Lembrar que uma vagina criada cirurgicamente não é bem uma vagina. Nem é
piada: é evidência. A piada está na fúria com que os “woke” se atiram
às evidências. A gravidez não é exclusiva às mulheres. “Mulher” é
conceito “segregacionista” (por favor utilizar “pessoa com colo do
útero”). A matemática é uma “construção social”. O método científico é
“colonialista”. Esta gente é um maná para a psiquiatria.
Lamentavelmente,
esta gente não vai ao psiquiatra: vai para as universidades, para as
televisões, para as “redes sociais” e para a rua, onde grita a pedir
punições e a proclamar-se “ferida” na sua “sensibilidade”. Ora a
“sensibilidade” de transtornados deve inspirar uma resposta clara: não
me interessa. Tal como, para lá do ocasional pretexto cómico ou
romanesco, não interessa a sexualidade ou a “raça” de ninguém, não
convém valorizar taradinhos que se servem da sexualidade ou da “raça”

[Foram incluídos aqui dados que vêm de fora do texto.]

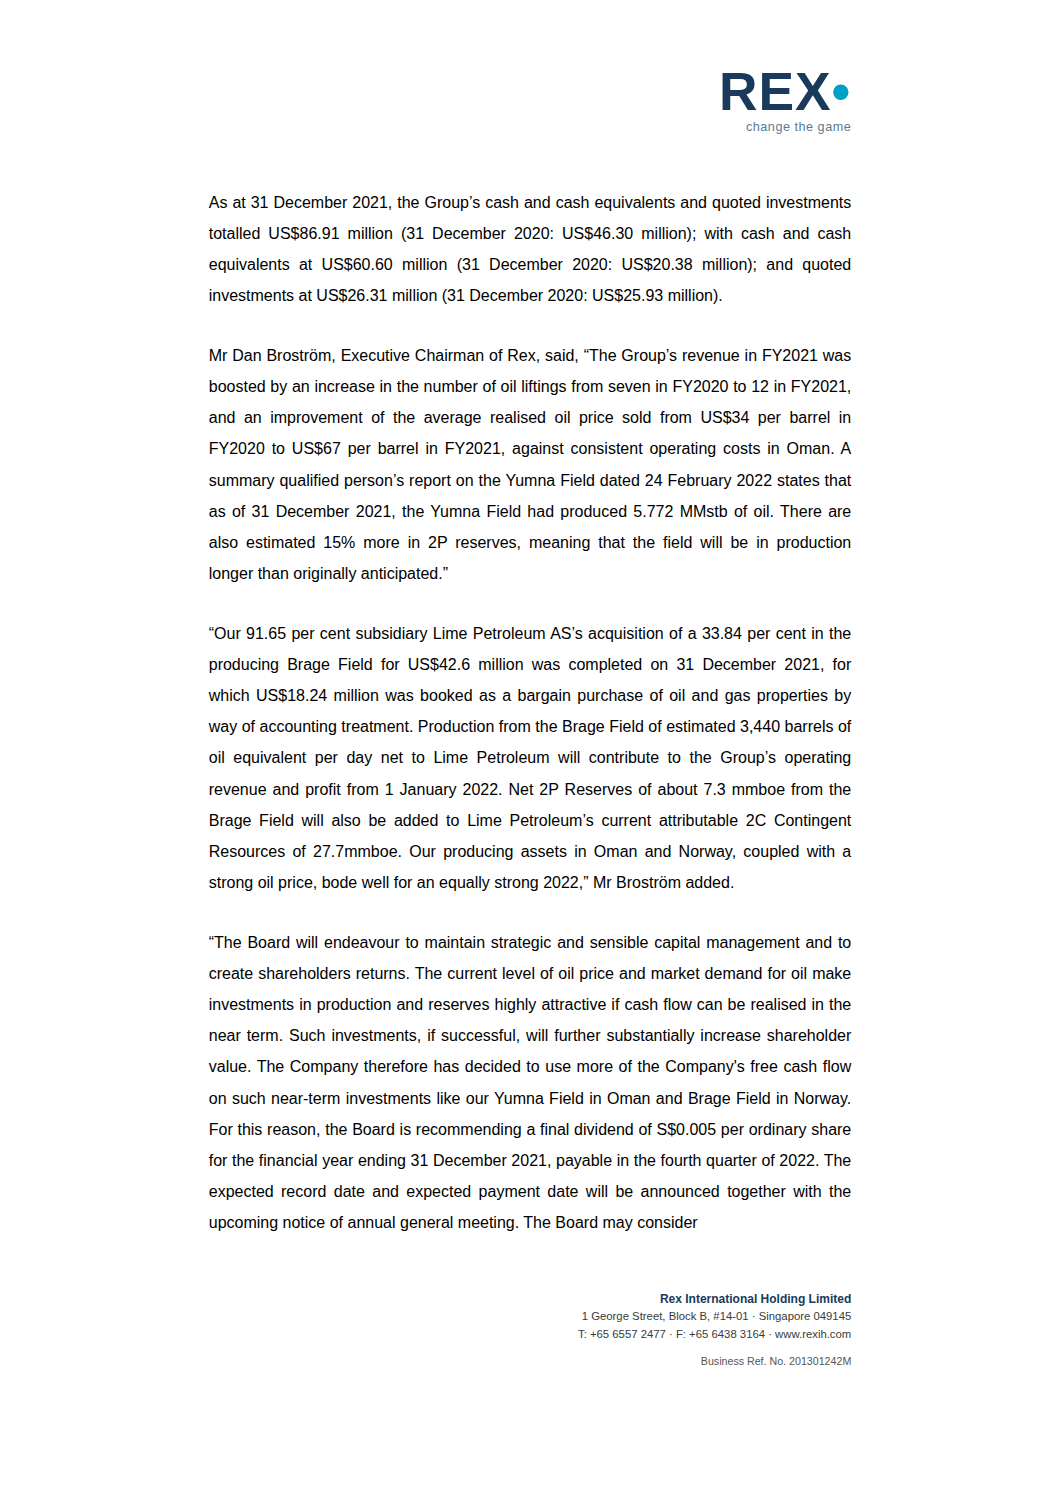REX•
change the game
As at 31 December 2021, the Group’s cash and cash equivalents and quoted investments totalled US$86.91 million (31 December 2020: US$46.30 million); with cash and cash equivalents at US$60.60 million (31 December 2020: US$20.38 million); and quoted investments at US$26.31 million (31 December 2020: US$25.93 million).
Mr Dan Broström, Executive Chairman of Rex, said, “The Group’s revenue in FY2021 was boosted by an increase in the number of oil liftings from seven in FY2020 to 12 in FY2021, and an improvement of the average realised oil price sold from US$34 per barrel in FY2020 to US$67 per barrel in FY2021, against consistent operating costs in Oman. A summary qualified person’s report on the Yumna Field dated 24 February 2022 states that as of 31 December 2021, the Yumna Field had produced 5.772 MMstb of oil. There are also estimated 15% more in 2P reserves, meaning that the field will be in production longer than originally anticipated.”
“Our 91.65 per cent subsidiary Lime Petroleum AS’s acquisition of a 33.84 per cent in the producing Brage Field for US$42.6 million was completed on 31 December 2021, for which US$18.24 million was booked as a bargain purchase of oil and gas properties by way of accounting treatment. Production from the Brage Field of estimated 3,440 barrels of oil equivalent per day net to Lime Petroleum will contribute to the Group’s operating revenue and profit from 1 January 2022. Net 2P Reserves of about 7.3 mmboe from the Brage Field will also be added to Lime Petroleum’s current attributable 2C Contingent Resources of 27.7mmboe. Our producing assets in Oman and Norway, coupled with a strong oil price, bode well for an equally strong 2022,” Mr Broström added.
“The Board will endeavour to maintain strategic and sensible capital management and to create shareholders returns. The current level of oil price and market demand for oil make investments in production and reserves highly attractive if cash flow can be realised in the near term. Such investments, if successful, will further substantially increase shareholder value. The Company therefore has decided to use more of the Company's free cash flow on such near-term investments like our Yumna Field in Oman and Brage Field in Norway. For this reason, the Board is recommending a final dividend of S$0.005 per ordinary share for the financial year ending 31 December 2021, payable in the fourth quarter of 2022. The expected record date and expected payment date will be announced together with the upcoming notice of annual general meeting. The Board may consider
Rex International Holding Limited
1 George Street, Block B, #14-01 · Singapore 049145
T: +65 6557 2477 · F: +65 6438 3164 · www.rexih.com
Business Ref. No. 201301242M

para se mostrarem “ofendidos”. E que julgam que “ofendido” é estatuto. E
que aproveitam o estatuto para tentar eliminar a liberdade alheia.
Ao
substituir o que antigamente se chamava conhecimento por clichés e
histeria inquisitorial, o movimento “woke” é coisa de fanáticos e
ignorantes. Ceder-lhe, um pedacinho que seja, é legitimar o fanatismo e a
ignorância. Quando, por compaixão ou cobardia ou oportunismo, o mundo
recua perante o avanço dos inquisidores, são as trevas que ganham. E,
amputado de verdade, memória, contradição, desgraça e graça, é o mundo
que perde. Não é bonita uma paisagem repleta de virtuosos, sobretudo
quando a virtude esconde, e mal, o tipo de cegueira redentora
responsável pelas maiores vergonhas da História. As vergonhas não se
apagam: se possível, evitam-se.
Já
não é possível evitar o primitivismo “woke”. É possível vencê-lo? Não
sei. Sei que os malucos são menos numerosos do que o respectivo ruído dá
a entender. E que as “comunidades” imaginárias que invocam, sexuais,
raciais ou o que calha, não são clubes coesos, com cartão de sócio e
opinião única. E que as embaraçosas concessões dos “media” e do “show
business” acabam quando, por falta de público para lixo anódino,
hipócrita e expiatório, se perceber que a alternativa é acabarem os
“media” e o “show business”. E que a abdicação de políticos comuns em
prol de dementes com ambição e “agenda” é capaz de lhes sair pela
culatra em matéria eleitoral. E que, conforme é hábito nas purgas, os
doidos concorrem entre si para escolher o mais puro, e destruir os
impuros no processo: houve um tempo em que, por exemplo, os fanáticos
viam um aliado em Chappelle, sobre quem, reparo, também não escrevi.
No
fundo, escrevi sobre o que me apeteceu e da maneira que me apeteceu,
mania em perigo e em desuso. Eventuais ofendidos são um bónus.